Уже на следующий день Лексей сидел за партой, изучал корабельную науку с другими учениками, в большинстве из казаков, рыбаков и их детей, пожелавших служить на морских и ластовых (вспомогательных) судах. В возрасте их не ограничивали, главное, чтобы знали грамоту и счет, так что среди них были уже зрелые мужи, за тридцать, так и подростки. Их готовили на штурманов и шкиперов, а также парусного мастера, плотника, конопатчика и другие судовые специальности. Можно сказать, они составляли элиту среди нижних чинов — матросов, их должности относились к унтер-офицерскому чину. Для Лексея преподносимый на уроках материал во многом был знаком, по некоторым предметам знал даже лучше преподавателей, но не пренебрегал учебой, занимался со всем усердием.

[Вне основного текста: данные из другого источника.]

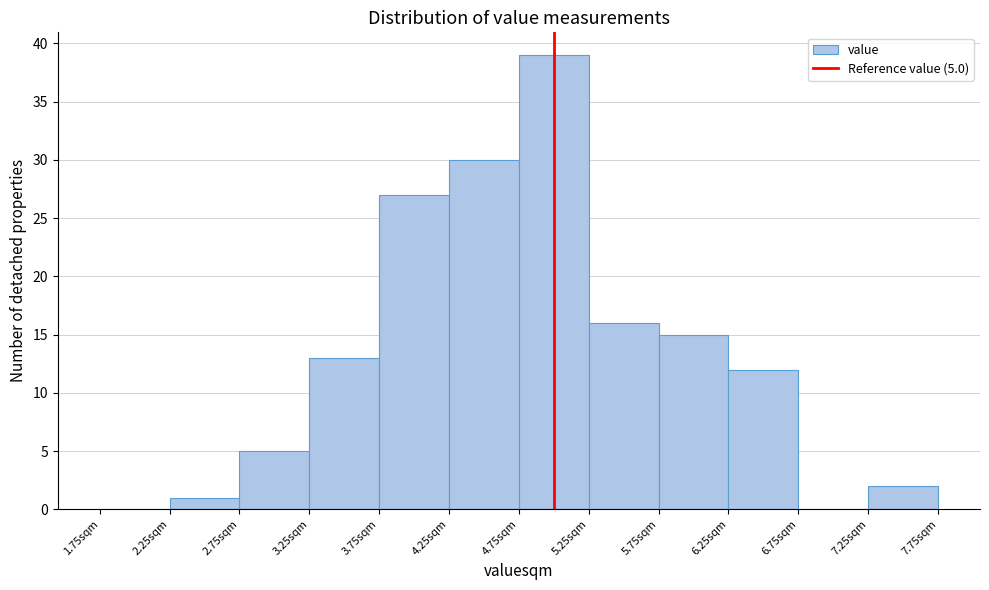

Over which range of the x-axis is the bar tallest?

4.75 to 5.25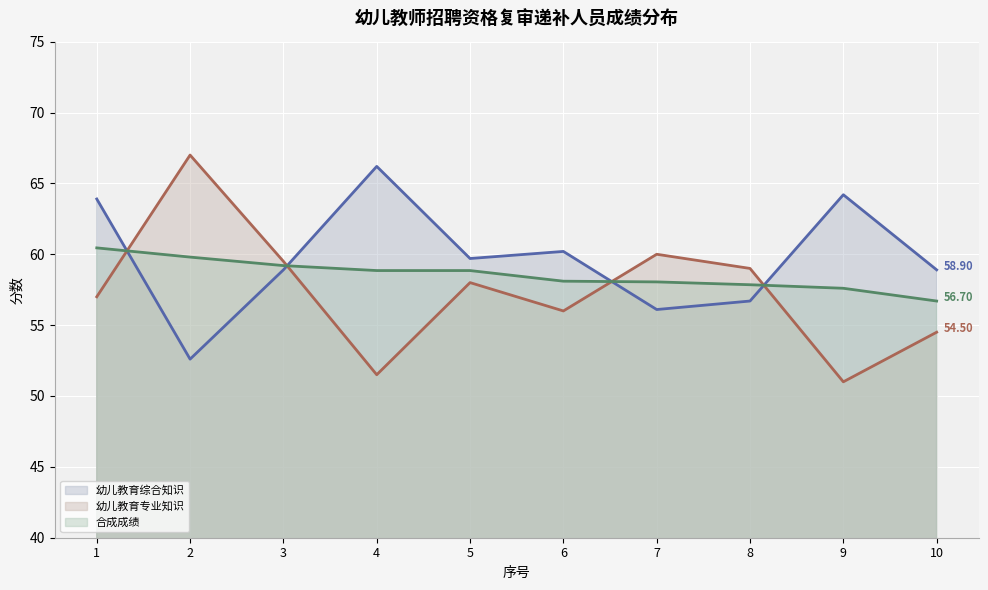

At how many categories does at least one series exceed 58?

10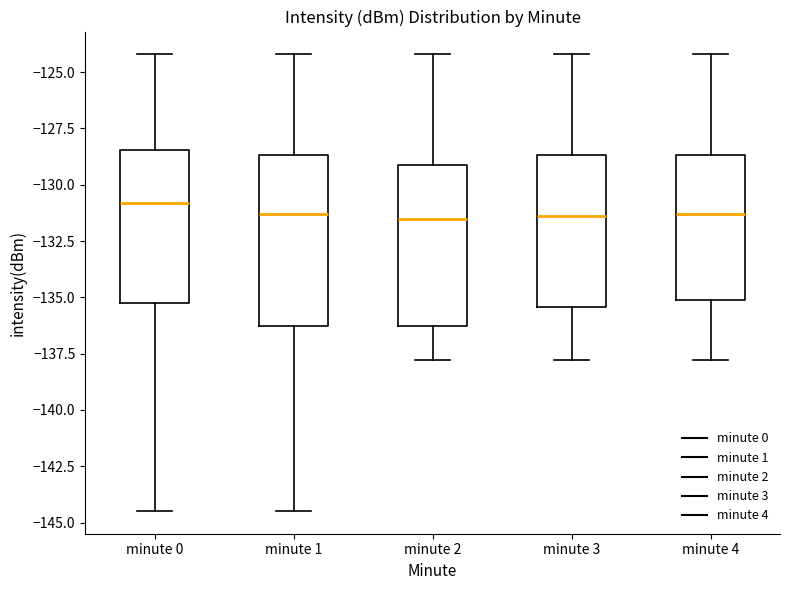

Where does the lower whisker of the box for minute 3 end on the y-axis? The values are not printed on the chart, so give them approximately, as read against the axis.

-138.0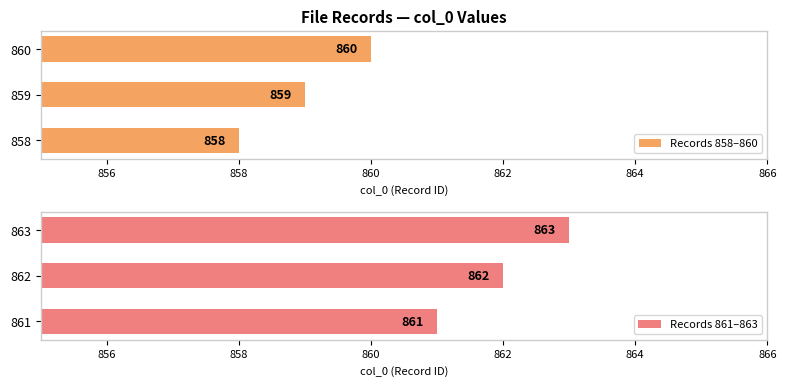

List the series in order of their overall mean, highest first.

Records 861–863, Records 858–860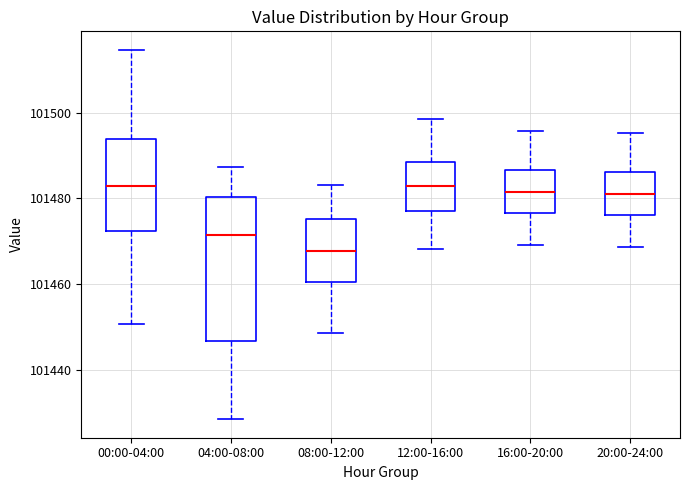

Where is the upper edge of the box for 20:00-24:00 on the y-axis? The values are not printed on the chart, so give them approximately, as read against the axis.

101486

Весной, когда сошел лед в заливе, началась практика на учебном корабле — двухмачтовом бриге. Сначала у берега, позже с выходом в открытое море, отрабатывали приемы и упражнения, изученные в классах. Понятно, что Лексей оказался среди лучших — большинство учеников впервые оказались на реальном судне. Помогал другим осваивать навыки судовождения и навигации, работы с парусами и такелажом. Капитан даже поручил ему обязанности боцмана, руководить другими учениками, с чем неплохо справлялся — после окончания практики получил отличную характеристику. Досрочно — уже наступала пора отправляться на бригантине в море, — сдал все экзамены и получил аттестат на освоенные специальности. Так что теперь состоял в экипаже на законном основании, Малагин официально назначил Лексея вторым штурманом , пусть и без присвоения морского чина — то выходило за его компетенцию.
Теперь сам рассчитывал маршрут движения, заранее замечал дрейфующие льды и находил обходный курс. Конечно, ставил в известность капитана и своего непосредственного начальника — первого штурмана Павловича, — но с ним у Лексея возникли недоразумения. Тот сменил прежнего штурмана, переведенного на корабль, следовавший в новый форт на Юконе. С первого дня общей службы отнесся к новоиспеченному штурману с пренебрежением — как же, я уже десяток лет вожу суда, а тут кто-то без году неделя и будет меня поучать! Лексей тогда предложил идти на румб правее, чтобы обойти плавающую льдину, Павлович же не согласился и не изменил курс. Чуть не врезались, едва избежали столкновения, первый штурман получил еще выговор от Малыгина.
По-видимому, затаил обиду, держался с подчиненным со шляхетским высокомерием, но все же открыто не выступал против. Только когда прошли Берингов пролив и вышли в Чукотское море, вновь проявил свой гонор и не пошел в обход — предложенный ему заранее, — обширного дрейфующего поля, встретившегося на их пути. Вероятно, посчитал полосу чистой воды между льдинами достаточной для прохода бригантины. И случилось это, когда капитана на мостике не было, его замещал лейтенант-старпом, а Лексей отсыпался после вахты. Прошли уже половину опасного участка, когда полоса стала сужаться — льды по какой-то причине начали сдвигаться, — еще через милю корабль встал, зажатый с бортов.